Esperaba la noche, una penumbra que trajera consigo el más grande regalo que hace años ansiaba; Anastasia tenía cerca de 28 años de edad aunque su cuerpo figuraba el de una niña, el atractivo que esperaban numerosos hombres en el putero donde aparecía cada día, en espera de una llave mágica que le permitiera abrir esa prisión en la que se encontraba desde hace poco más de diez años.

Era un miércoles, cuando un hombre joven tomó de la mano a Anastasia, la sentó en sus piernas y la obligó a beber de su vaso con coñac, le tentó los senos y salieron de prisa. Era una de las pocas veces que no se preguntó a dónde iba; de pronto una sombra se formó en el techo del cuarto donde su cuerpo sin fuerza comenzaba a eclipsar.

Una alarma de celular sonó minutos después del gemido, Laura se dividió en dos, ambas partes contenían una melancolía inmensa y una serenidad aún más grande; una sentía el frío del pasto y la otra solo miraba el rostro casi angelical pero deshumanizado que flotaba sobre ella y la abrazaba con el calor que solo dotan los abrazos más amados; ¿estaba lista para marchar? Era algo que no había decidido nunca; sin embargo, las gotas de sangre caían como una cuenta regresiva que era marcada por un reloj de arena, aquel rostro figurado iluminado por un brillo magnánimo la llenó de paz, de algo más grande que la esperanza.

Rebeca no recobró la conciencia, parecía haberse encerrado en sus pensamientos, permanecer en una realidad intangible que borrara todo sesgo de sufrimiento y volviera inexistente aquel capítulo de dolor. Imaginaba voces que rebotaban por dentro de su cráneo, voces que preguntaban su paradero, su condición, otras más mencionaban despedidas desilusionadas, pero por debajo de todo ese atisbo de desesperanza encontró un sonido, palabras indescifrables y conocidas que nuevamente le regresaron la calma pero que poco a poco consumían su aliento.

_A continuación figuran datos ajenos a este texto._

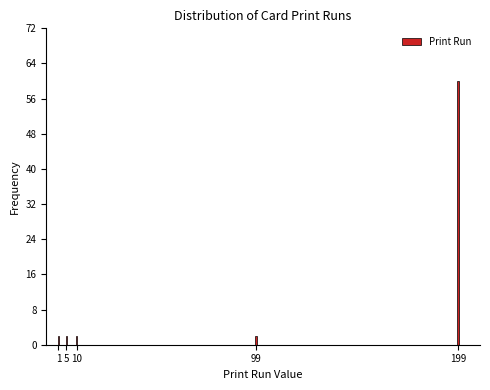

Reading left to right, extract all data points from this chart.

2	2	2	2	60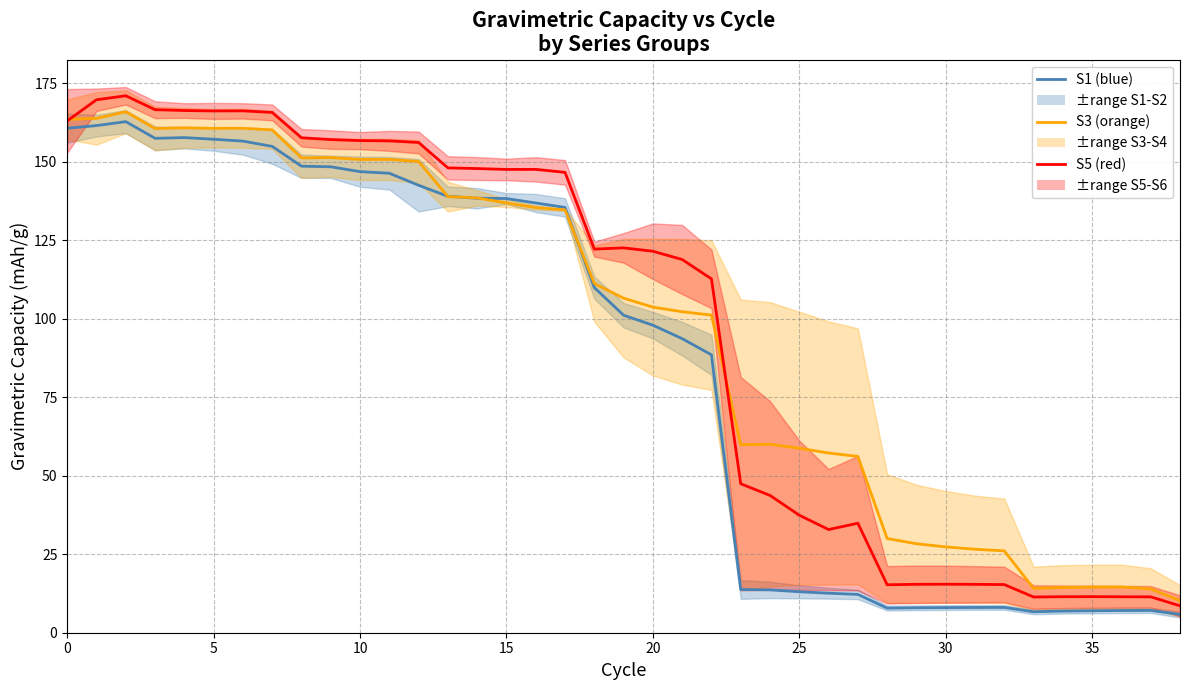

Rank the series at 38 from highest to lowest value.

S3 mean, S5 mean, S1 mean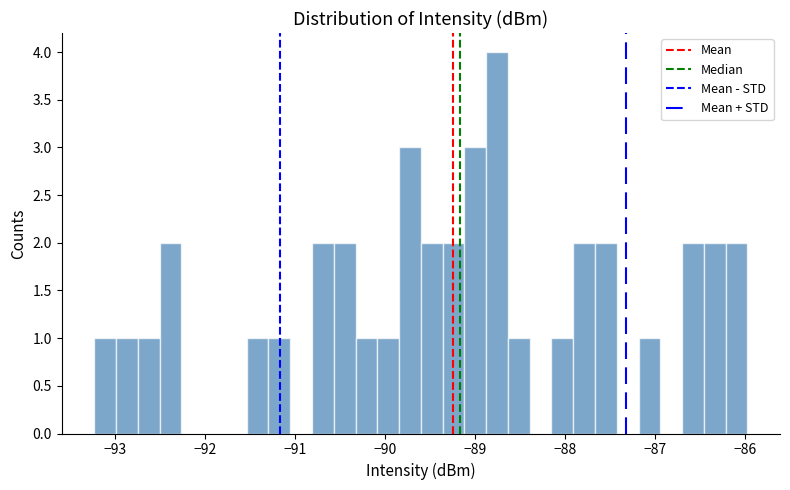

Read against the x-axis, roughly where is the centre of the tallest bar?

-88.8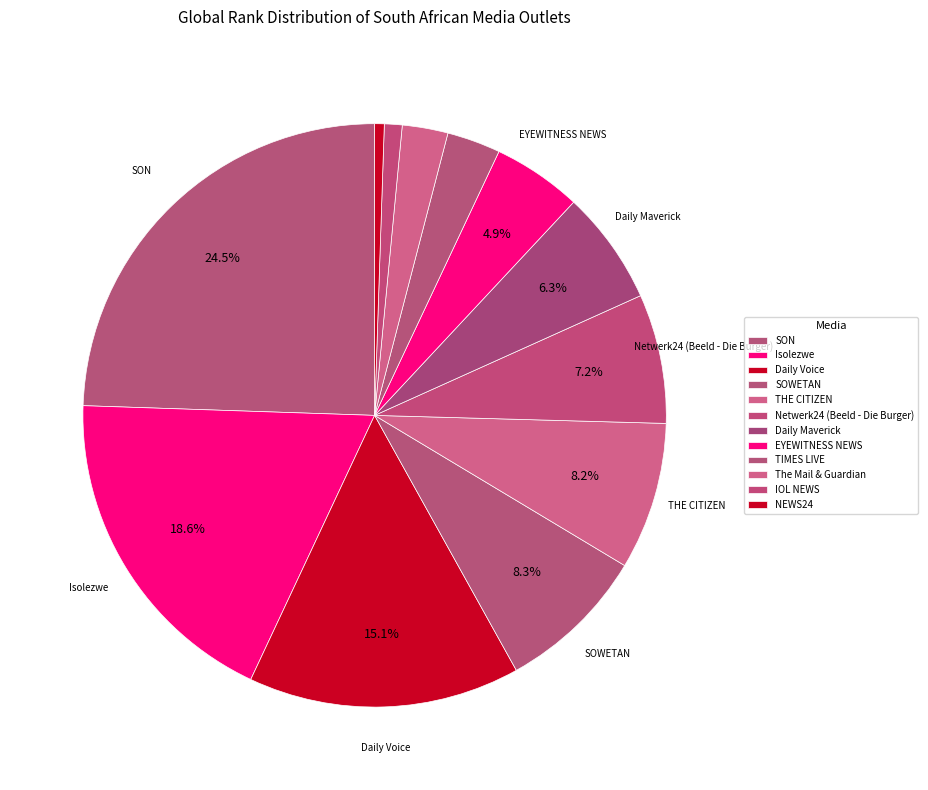

How many slices are in this pie chart?

12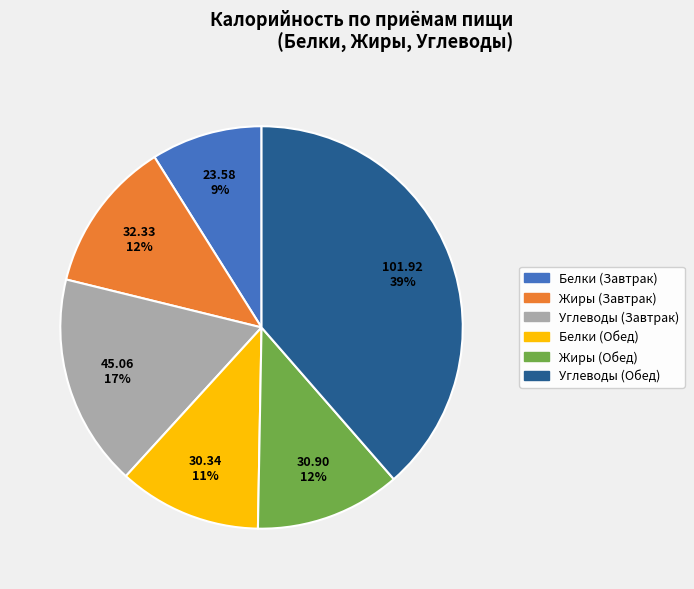

To the nearest percent, what is the difference between the largest and smallest slice percentages?

30%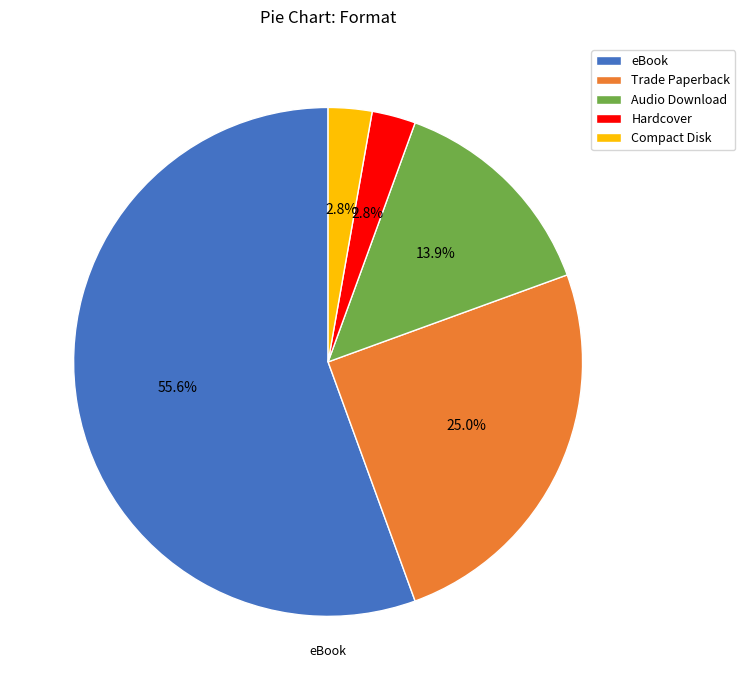

Count the number of slices in the pie.

5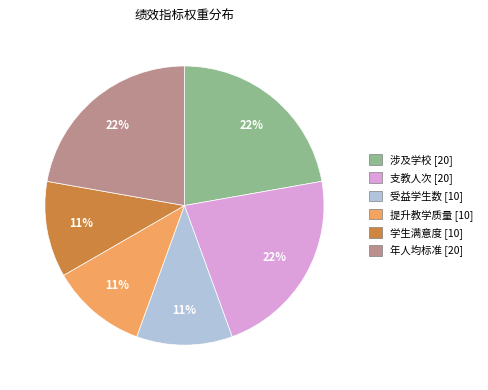

Does 支教人次 account for over 50% of the chart?

No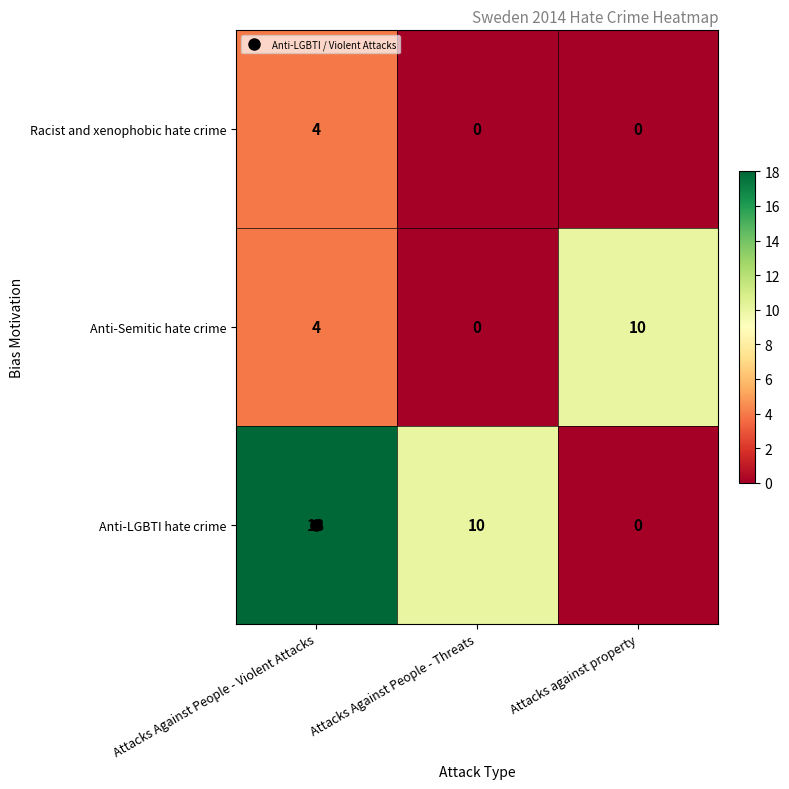

What is the difference between the maximum and minimum values in the Anti-LGBTI hate crime series?

18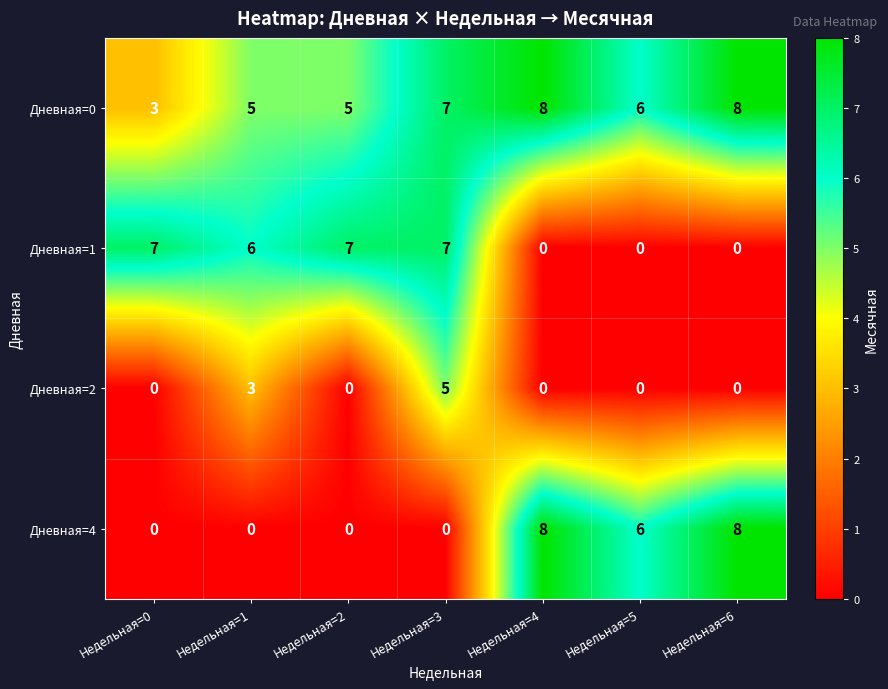

Reading left to right, extract all data points from this chart.

Дневная=0: Недельная=0=3	Недельная=1=5	Недельная=2=5	Недельная=3=7	Недельная=4=8	Недельная=5=6	Недельная=6=8
Дневная=1: Недельная=0=7	Недельная=1=6	Недельная=2=7	Недельная=3=7	Недельная=4=0	Недельная=5=0	Недельная=6=0
Дневная=2: Недельная=0=0	Недельная=1=3	Недельная=2=0	Недельная=3=5	Недельная=4=0	Недельная=5=0	Недельная=6=0
Дневная=4: Недельная=0=0	Недельная=1=0	Недельная=2=0	Недельная=3=0	Недельная=4=8	Недельная=5=6	Недельная=6=8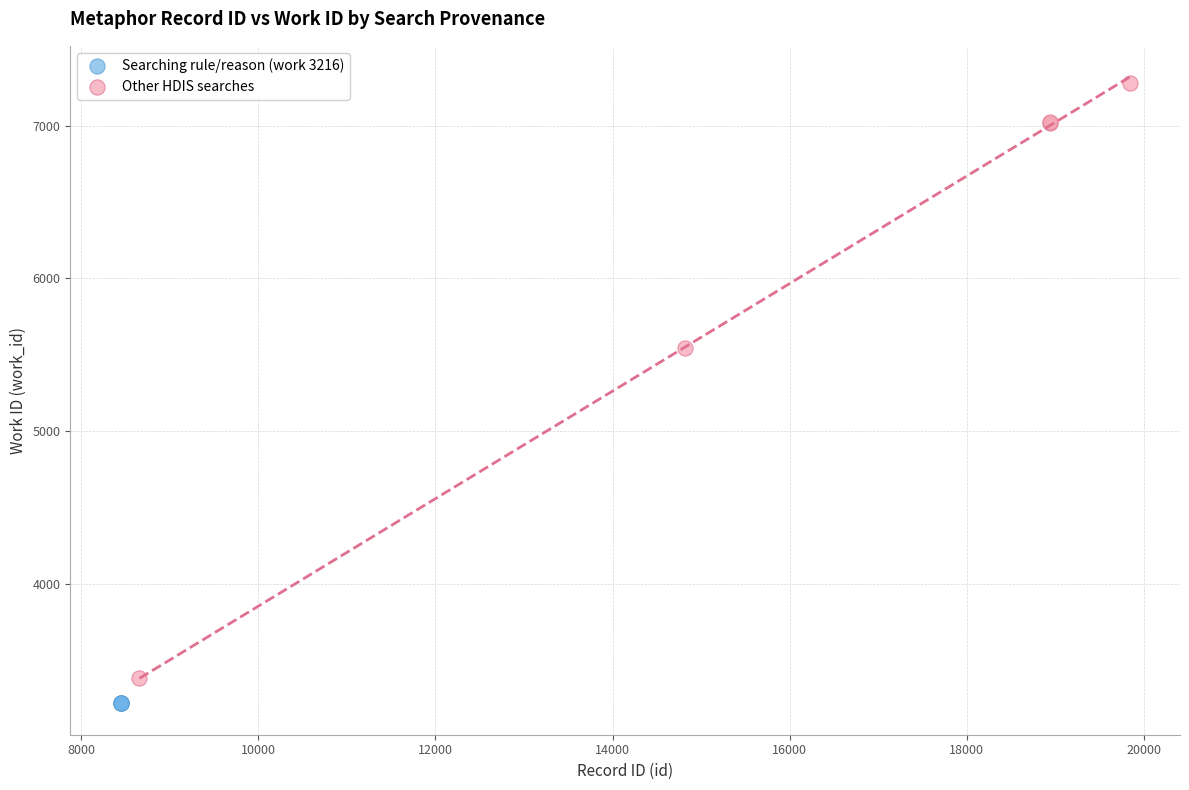

Which series contains the lowest Y value?

Searching rule/reason (work 3216)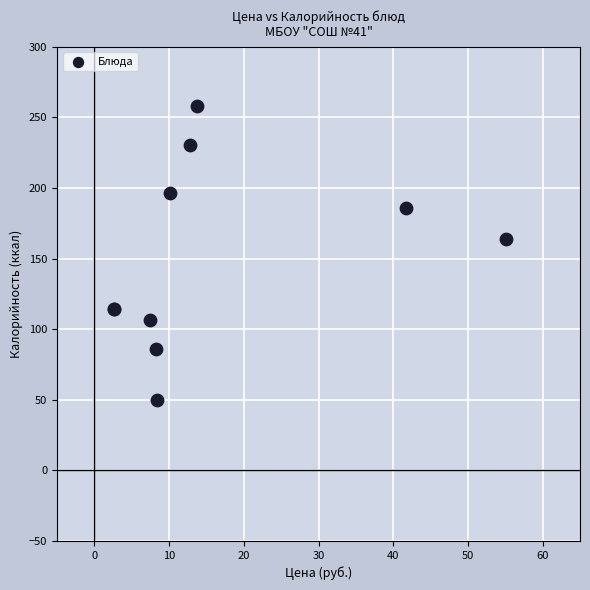

What Y value in the scatter plot is closest to 154?

164.0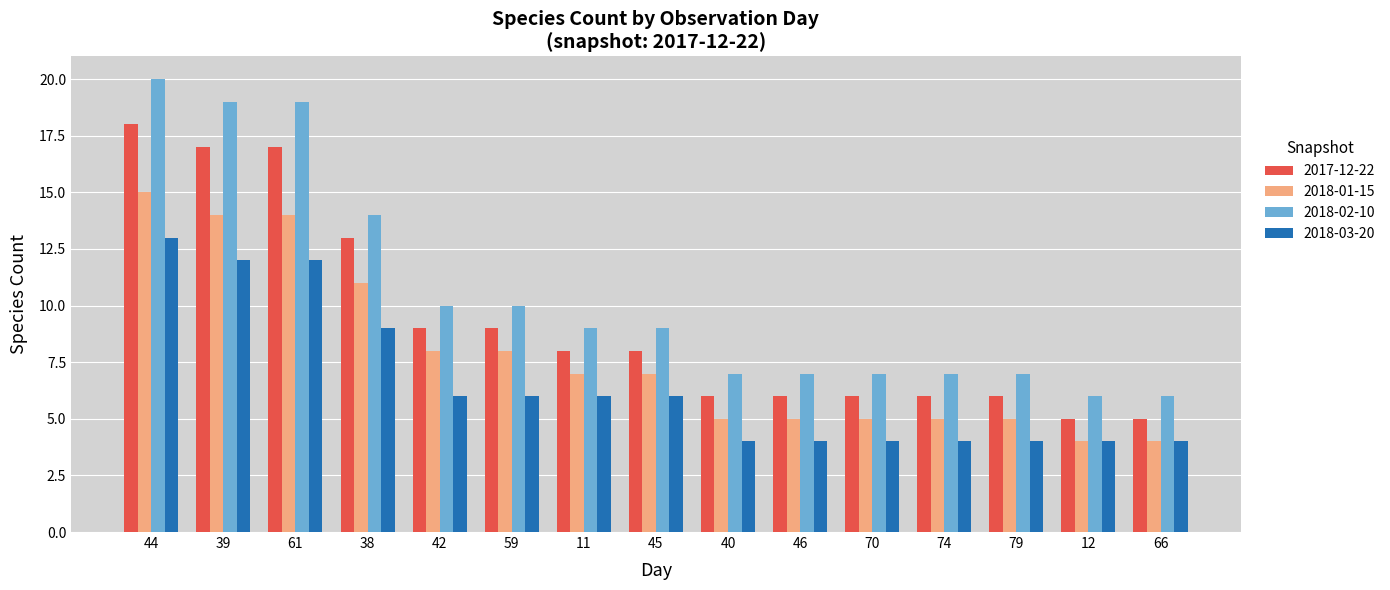

True or false: 2018-01-15 has a value of 9 at 79.

False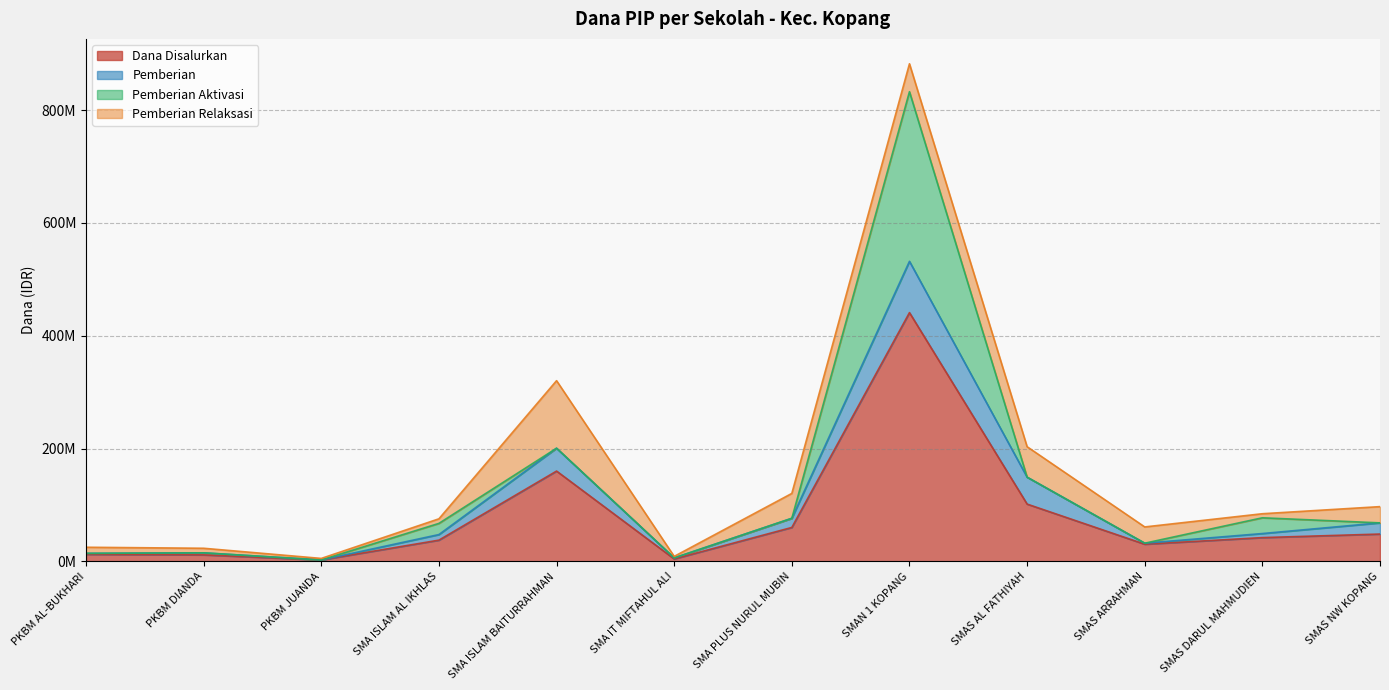

Where does the Pemberian Relaksasi series first go above 28800000?

SMA ISLAM BAITURRAHMAN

La sombra le provocó una extraña sensación de angustia; sin embargo, pareciera que esa mancha mate que simulaba una figuraba amorfa y de cierto modo femenina, tuviera la capacidad de iluminar los ojos de Anastasia, provocando que con cada escaneo una parte de su cuerpo desnudo resplandeciera al ser visto y muriera segundos después, los golpes comenzaban a inflamar el cuerpo de niña mientras que aquella sombra descendía tan lento, que las manecillas que hacían eco en la alcoba fueran dos notas entre silencios eternos. La penumbra acarició su piel y calmó el pulsar de hematomas frescos.

El cuerpo de Laura jamás fue hallado, aquel descampado desconocido siguió brillando con cada amanecer. Rebeca fue entregada a su familia meses después de la desaparición; en condiciones putrefactas su madre logró reconocer la gran chamarra que la cubría. Anastasia fue localizada de inmediato por la policía, dos hombres con guantes azules la metieron a una bolsa negra, nunca nadie preguntó por ella.

La nube flota en otros campos, el sonido retumba dentro de otros cuerpos y la sombra continúa calmando los pulsares de otros encierros.